Little more than a narrow path was left through the last of the Ridge houses he lived in because there was so much junk, piled floor to ceiling.
"I was born in the junk. I've lived in junk my whole life," Fusco said.
But now the property was sold, Jimmy had to leave and the Pizzutos had to deal with Fusco and his "belongings" before starting the job.
"We didn't account for this. Then Jimmy grew on us," Jeannette Pizzuto said.
She and her father turned Fusco's case over to the many social agencies that provide help for homeless and elderly people.
What he wanted: But Fusco wouldn't go into public housing because he couldn't keep his two best pals, a canine collie mix that answers to Roger and an orange cat named Goldie. He's had them for 12 years.
Fusco also refused to part with much of his tons of junk. He told the Pizzutos he would rather live under the Market Street bridge than give up his animals or his junk.
He was about to do just that.
The Pizzutos, however, didn't have the heart to let Fusco simply take refuge under a bridge.
"You can't do that to Jimmy," Jeannette said. "He's a lovable kind of guy. I think he's just so damn cute."
Then, the Pizzutos discovered Fusco owned a house he hadn't told them about, not too far away on Franklin Street.
The city had condemned the property, however. Fusco had filled that house and yard with junk, too, and there hadn't been any maintenance in many years.

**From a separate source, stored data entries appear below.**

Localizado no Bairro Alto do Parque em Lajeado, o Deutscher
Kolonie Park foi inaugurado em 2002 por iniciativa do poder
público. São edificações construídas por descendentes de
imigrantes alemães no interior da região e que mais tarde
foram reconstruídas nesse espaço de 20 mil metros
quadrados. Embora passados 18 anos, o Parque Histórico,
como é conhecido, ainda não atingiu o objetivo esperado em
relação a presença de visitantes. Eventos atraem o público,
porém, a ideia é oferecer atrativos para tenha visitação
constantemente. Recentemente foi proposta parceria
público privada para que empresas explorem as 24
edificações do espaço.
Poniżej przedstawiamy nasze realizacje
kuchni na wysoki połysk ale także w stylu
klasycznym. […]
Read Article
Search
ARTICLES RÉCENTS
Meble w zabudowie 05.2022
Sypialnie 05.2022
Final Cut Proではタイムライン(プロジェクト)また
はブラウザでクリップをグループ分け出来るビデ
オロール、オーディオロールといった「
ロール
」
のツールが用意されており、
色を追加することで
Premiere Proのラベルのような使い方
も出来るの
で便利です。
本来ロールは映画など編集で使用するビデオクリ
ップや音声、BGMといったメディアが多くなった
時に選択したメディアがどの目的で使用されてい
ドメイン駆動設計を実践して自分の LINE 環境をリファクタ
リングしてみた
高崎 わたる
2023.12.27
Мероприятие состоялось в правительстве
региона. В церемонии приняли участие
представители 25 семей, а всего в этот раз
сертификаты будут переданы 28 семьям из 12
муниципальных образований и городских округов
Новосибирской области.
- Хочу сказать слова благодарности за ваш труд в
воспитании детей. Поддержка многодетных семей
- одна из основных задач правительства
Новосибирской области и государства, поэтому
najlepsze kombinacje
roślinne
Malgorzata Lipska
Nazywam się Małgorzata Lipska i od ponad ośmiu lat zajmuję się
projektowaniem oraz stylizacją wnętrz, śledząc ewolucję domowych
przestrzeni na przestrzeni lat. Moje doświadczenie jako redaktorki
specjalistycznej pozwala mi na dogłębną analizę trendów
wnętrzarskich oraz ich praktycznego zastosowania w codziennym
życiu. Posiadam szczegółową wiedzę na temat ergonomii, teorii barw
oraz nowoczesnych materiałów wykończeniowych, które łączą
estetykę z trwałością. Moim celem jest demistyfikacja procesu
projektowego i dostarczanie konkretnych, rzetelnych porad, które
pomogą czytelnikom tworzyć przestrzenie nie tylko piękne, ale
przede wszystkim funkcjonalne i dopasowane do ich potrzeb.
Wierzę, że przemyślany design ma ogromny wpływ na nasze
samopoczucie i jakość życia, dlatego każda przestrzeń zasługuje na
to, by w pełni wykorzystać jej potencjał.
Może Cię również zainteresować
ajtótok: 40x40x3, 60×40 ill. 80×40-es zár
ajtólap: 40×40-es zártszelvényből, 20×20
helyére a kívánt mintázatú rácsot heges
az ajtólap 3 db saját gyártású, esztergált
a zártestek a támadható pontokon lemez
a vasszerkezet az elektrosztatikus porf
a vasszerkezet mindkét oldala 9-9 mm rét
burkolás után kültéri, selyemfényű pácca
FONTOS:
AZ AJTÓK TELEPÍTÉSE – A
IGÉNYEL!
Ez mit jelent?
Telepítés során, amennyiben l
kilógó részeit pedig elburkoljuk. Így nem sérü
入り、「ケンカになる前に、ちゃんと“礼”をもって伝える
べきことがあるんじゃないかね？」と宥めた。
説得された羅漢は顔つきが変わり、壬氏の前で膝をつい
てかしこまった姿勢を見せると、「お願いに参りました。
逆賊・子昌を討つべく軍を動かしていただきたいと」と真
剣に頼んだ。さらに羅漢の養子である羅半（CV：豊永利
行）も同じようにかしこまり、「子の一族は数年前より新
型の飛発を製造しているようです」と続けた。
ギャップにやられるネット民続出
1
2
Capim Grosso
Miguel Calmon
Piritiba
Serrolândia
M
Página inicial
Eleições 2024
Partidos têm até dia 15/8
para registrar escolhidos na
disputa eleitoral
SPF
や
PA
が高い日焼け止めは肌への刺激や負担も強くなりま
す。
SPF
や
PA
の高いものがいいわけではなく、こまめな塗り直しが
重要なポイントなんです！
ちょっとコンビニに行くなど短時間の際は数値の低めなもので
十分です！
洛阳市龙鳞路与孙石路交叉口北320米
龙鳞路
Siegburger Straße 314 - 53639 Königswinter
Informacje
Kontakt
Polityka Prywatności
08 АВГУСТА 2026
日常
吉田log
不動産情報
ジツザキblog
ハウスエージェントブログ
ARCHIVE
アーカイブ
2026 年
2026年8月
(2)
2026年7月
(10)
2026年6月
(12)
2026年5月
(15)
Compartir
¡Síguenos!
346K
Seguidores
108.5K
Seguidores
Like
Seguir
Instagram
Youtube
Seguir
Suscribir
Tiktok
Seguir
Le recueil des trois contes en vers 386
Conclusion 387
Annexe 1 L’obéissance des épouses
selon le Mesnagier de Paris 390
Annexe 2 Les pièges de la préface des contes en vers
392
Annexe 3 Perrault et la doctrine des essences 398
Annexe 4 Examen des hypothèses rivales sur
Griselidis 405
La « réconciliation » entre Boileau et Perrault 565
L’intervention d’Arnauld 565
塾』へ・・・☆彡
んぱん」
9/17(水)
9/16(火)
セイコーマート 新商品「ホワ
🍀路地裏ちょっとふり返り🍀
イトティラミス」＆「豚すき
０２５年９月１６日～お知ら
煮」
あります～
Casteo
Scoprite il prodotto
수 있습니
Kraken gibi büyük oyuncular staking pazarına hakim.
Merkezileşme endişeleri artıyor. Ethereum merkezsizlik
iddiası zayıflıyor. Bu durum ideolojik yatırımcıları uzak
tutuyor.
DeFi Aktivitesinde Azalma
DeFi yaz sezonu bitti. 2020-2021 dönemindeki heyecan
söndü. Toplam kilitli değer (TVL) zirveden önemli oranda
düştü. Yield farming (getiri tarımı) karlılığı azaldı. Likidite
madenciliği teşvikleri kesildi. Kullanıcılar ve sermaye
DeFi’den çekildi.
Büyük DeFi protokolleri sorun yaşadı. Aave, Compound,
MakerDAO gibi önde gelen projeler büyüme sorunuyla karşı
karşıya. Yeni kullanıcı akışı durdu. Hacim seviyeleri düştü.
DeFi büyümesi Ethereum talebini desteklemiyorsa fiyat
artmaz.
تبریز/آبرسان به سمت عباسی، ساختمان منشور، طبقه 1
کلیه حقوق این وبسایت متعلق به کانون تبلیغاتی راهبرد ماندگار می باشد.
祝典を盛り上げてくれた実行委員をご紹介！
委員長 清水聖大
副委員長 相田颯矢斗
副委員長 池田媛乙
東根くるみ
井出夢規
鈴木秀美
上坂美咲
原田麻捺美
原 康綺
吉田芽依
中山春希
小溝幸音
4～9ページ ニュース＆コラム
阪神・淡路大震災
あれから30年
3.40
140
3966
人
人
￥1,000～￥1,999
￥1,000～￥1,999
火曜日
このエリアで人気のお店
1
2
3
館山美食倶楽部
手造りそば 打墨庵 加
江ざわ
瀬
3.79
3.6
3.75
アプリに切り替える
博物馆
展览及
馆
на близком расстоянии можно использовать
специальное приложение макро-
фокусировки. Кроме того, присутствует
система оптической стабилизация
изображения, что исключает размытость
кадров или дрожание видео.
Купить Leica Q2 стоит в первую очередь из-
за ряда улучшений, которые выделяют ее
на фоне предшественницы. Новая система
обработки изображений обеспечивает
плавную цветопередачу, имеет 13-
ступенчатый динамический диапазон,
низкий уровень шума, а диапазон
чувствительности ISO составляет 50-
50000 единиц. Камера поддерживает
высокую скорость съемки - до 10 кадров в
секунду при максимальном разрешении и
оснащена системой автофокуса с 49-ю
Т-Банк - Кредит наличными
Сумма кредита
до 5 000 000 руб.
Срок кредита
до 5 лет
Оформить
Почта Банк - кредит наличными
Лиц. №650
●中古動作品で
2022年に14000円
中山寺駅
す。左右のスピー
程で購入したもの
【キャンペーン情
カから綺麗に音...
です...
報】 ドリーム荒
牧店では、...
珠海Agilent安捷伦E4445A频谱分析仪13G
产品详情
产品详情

That eyesore also appeared to be Fusco's last opportunity to live with a roof over his head. The Pizzutos wouldn't let that chance slip away.
They made a deal with the city: You take the house off the condemned list and we'll clean it up and make it livable for Fusco, paid for out of our own pocket.
"What are you going to do? He wouldn't have survived downtown without his stuff. He just touched my heart," Bill Pizzuto said.
The deal was one that Mike Damiano, the city's demolition director, couldn't turn down.
Here was situation: Damiano and many other city officials have been after Fusco for years. Fusco has been in and out of city court on housing and illegal dumping citations, from tires to trash, for at least a decade, Damiano said.
But it's hard prosecuting a frail old man who couldn't pay a fine anyway, Damiano said. He and most other city officials would prefer the messes just get cleaned up.
"You don't know what to do," Damiano said.
When the chance came to see the Ridge Avenue properties leveled and another condemned property revived, Damiano had to say yes.
"If Bill didn't do that, Jimmy probably wouldn't have a place to live," Damiano said. "Thankfully, this one worked out. I just hope it continues to work out well."
Last week, the Ridge Avenue homes were torn down.
Fusco's future is now on Franklin Street.
Many in the Pizzuto family helped clean out the house. They pulled out 10,000 pounds of junk, though the yard remains a mess.
With the house cleared, renovations were next. New paint went up on the walls, carpet was put down on the floors. Oakhill Reinsurance donated furniture. Catholic Charities and other groups are helping get the utilities turned on.
Ongoing project: Like parents to a small child, the Pizzutos needle Fusco endlessly about clearing the junk from his new yard and keeping the house and the rest of the property clean, like the city is demanding.
Fusco says he will, but the Pizzutos are skeptical at best. A semitrailer where they let Fusco pile the Ridge Avenue junk he just had to save before the demolition remains on the demolition site. Nobody knows what will happen to that stuff.
Jeannette Pizzuto said she and her family can't -- and won't -- toss Fusco aside now.
"This one we just couldn't leave alone," she said. "This will be an ongoing project."
Fusco is plenty thankful.
"If it weren't for them, where would I be? There's no way I could ever pay 'em. The only way I could pay them is with the Lord's prayers," he said, with tears in his eyes. "I never expected it. I love [them] from the bottom of my heart."